TASK TO CARRY OUT:
If a line in the listing below includes the string "Right", pull it out.

THE DATA:
::::::::::
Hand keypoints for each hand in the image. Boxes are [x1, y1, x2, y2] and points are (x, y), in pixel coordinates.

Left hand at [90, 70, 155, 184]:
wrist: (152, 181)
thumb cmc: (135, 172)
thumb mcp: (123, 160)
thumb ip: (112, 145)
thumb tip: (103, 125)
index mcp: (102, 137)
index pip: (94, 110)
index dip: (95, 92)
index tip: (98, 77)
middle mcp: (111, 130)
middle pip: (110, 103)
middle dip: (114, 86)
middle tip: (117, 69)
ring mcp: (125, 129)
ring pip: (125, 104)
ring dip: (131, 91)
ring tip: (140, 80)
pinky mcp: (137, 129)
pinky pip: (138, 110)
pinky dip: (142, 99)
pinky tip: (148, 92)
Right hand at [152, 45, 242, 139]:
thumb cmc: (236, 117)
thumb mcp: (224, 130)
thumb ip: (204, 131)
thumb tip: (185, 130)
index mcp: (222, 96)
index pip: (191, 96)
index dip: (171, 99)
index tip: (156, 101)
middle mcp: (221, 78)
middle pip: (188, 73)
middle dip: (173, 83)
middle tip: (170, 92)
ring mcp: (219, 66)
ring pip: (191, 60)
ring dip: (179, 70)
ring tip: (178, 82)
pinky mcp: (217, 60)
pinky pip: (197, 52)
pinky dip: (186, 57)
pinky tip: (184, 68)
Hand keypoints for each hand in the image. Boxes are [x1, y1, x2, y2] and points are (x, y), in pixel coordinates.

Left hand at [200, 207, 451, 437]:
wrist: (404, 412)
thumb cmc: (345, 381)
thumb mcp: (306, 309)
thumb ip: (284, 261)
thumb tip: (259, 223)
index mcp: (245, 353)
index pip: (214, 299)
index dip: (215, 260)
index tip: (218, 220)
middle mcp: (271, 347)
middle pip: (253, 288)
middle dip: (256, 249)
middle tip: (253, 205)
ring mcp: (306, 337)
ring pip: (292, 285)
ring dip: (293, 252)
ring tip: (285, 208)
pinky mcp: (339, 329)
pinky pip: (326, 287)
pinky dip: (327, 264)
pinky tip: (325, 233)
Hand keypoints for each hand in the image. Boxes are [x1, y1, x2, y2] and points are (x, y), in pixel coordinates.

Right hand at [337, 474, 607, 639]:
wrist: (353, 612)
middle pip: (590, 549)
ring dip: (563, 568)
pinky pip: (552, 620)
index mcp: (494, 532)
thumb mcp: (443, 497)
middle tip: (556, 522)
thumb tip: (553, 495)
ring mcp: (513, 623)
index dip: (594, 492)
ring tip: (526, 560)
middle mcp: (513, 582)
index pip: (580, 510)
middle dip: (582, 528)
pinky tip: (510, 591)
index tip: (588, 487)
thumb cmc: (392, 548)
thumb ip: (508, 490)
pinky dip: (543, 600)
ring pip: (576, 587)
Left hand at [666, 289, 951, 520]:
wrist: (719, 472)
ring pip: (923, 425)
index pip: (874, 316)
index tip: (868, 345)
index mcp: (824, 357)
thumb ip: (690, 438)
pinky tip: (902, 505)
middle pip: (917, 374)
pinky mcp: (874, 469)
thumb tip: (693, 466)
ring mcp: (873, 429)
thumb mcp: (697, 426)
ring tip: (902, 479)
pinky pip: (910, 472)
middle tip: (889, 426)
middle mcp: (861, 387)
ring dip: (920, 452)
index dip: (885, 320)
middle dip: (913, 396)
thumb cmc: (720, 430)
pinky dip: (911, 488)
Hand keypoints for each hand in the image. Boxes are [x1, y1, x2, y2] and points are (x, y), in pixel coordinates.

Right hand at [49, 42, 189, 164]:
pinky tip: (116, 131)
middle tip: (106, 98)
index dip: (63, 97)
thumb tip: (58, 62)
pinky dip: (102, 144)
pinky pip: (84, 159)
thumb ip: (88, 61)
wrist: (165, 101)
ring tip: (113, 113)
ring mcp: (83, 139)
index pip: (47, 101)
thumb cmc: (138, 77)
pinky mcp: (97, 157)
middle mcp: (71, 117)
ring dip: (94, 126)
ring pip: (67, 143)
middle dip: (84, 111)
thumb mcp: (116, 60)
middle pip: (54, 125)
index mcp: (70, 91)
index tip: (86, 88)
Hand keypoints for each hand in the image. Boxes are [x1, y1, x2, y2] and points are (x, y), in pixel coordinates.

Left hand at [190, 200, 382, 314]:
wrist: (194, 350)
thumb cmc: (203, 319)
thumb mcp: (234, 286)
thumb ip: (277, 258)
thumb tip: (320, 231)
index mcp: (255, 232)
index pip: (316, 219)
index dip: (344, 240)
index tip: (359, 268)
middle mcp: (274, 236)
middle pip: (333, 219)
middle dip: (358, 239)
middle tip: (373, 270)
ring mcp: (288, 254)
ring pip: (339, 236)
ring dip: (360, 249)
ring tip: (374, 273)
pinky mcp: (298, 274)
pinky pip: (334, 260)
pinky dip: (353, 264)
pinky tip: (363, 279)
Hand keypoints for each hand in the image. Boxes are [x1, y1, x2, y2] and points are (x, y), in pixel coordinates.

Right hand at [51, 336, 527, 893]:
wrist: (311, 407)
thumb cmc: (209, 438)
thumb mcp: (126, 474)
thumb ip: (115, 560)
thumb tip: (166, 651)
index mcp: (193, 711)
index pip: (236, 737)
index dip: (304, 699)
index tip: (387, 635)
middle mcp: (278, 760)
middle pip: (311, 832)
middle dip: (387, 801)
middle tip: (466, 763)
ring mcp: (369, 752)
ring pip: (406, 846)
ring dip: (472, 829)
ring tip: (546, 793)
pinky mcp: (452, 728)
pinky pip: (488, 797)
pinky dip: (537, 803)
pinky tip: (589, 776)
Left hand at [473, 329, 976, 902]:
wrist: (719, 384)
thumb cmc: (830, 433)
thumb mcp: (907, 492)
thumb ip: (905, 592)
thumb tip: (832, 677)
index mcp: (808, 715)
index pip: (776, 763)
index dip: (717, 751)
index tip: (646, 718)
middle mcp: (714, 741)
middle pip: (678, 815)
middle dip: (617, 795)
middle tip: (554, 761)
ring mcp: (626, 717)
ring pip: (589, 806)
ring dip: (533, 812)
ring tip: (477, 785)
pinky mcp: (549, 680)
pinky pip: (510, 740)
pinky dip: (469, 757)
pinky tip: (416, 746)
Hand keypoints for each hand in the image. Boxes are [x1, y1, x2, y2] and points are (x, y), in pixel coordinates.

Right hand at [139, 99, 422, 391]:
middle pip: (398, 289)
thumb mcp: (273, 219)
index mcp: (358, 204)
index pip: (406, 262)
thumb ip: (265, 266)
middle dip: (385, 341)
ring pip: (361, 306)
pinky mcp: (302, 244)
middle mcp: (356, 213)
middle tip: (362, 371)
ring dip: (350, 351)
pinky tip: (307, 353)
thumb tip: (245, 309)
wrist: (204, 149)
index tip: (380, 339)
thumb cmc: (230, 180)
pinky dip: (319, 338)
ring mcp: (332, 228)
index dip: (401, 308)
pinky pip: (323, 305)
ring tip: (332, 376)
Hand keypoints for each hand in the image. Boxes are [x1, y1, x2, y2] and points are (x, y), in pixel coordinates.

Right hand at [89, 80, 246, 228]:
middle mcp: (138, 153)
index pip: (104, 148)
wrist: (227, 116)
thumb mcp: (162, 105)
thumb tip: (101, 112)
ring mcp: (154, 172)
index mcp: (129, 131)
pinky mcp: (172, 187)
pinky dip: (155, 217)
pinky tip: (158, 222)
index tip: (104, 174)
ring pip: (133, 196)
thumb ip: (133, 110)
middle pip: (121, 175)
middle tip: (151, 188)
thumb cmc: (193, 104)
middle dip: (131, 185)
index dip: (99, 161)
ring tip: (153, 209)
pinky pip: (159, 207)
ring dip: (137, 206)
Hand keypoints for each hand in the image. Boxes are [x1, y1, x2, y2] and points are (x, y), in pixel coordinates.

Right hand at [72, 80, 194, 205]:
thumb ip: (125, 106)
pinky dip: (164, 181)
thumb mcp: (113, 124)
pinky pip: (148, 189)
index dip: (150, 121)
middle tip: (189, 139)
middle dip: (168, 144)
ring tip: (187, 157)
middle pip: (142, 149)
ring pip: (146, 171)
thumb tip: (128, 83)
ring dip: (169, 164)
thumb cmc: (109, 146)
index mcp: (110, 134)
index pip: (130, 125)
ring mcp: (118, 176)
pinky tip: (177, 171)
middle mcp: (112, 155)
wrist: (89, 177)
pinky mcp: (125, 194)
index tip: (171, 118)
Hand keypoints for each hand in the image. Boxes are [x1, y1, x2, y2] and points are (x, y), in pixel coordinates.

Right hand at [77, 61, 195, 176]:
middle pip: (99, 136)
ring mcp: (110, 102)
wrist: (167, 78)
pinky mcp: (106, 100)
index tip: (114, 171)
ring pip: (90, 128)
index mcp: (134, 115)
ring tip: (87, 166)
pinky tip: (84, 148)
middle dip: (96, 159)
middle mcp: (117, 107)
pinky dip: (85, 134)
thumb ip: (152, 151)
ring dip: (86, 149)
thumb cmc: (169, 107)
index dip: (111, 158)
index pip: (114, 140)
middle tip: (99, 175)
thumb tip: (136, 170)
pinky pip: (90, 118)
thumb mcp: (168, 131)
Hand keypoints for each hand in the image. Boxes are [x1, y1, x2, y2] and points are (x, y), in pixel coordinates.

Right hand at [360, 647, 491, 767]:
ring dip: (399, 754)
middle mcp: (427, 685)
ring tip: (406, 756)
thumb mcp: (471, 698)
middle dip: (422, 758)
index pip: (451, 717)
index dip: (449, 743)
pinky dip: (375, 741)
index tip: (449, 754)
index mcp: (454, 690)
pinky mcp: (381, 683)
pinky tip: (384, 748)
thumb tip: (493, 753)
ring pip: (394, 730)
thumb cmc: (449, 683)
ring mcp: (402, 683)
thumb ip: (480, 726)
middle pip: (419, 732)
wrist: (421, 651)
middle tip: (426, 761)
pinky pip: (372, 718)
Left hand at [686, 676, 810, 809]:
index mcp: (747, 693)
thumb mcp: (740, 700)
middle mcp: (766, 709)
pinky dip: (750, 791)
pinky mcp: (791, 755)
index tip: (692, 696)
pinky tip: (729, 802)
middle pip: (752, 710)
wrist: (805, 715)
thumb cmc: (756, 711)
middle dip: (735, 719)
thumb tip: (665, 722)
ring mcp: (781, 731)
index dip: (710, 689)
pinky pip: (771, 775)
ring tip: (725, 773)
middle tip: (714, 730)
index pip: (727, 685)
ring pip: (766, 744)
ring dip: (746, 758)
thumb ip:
::::::::::
TASK SOLUTION:
Right hand at [152, 45, 242, 139]:
Right hand at [337, 474, 607, 639]:
Right hand at [49, 42, 189, 164]:
Right hand at [51, 336, 527, 893]:
Right hand at [139, 99, 422, 391]:
Right hand at [89, 80, 246, 228]:
Right hand at [72, 80, 194, 205]:
Right hand at [77, 61, 195, 176]:
Right hand at [360, 647, 491, 767]:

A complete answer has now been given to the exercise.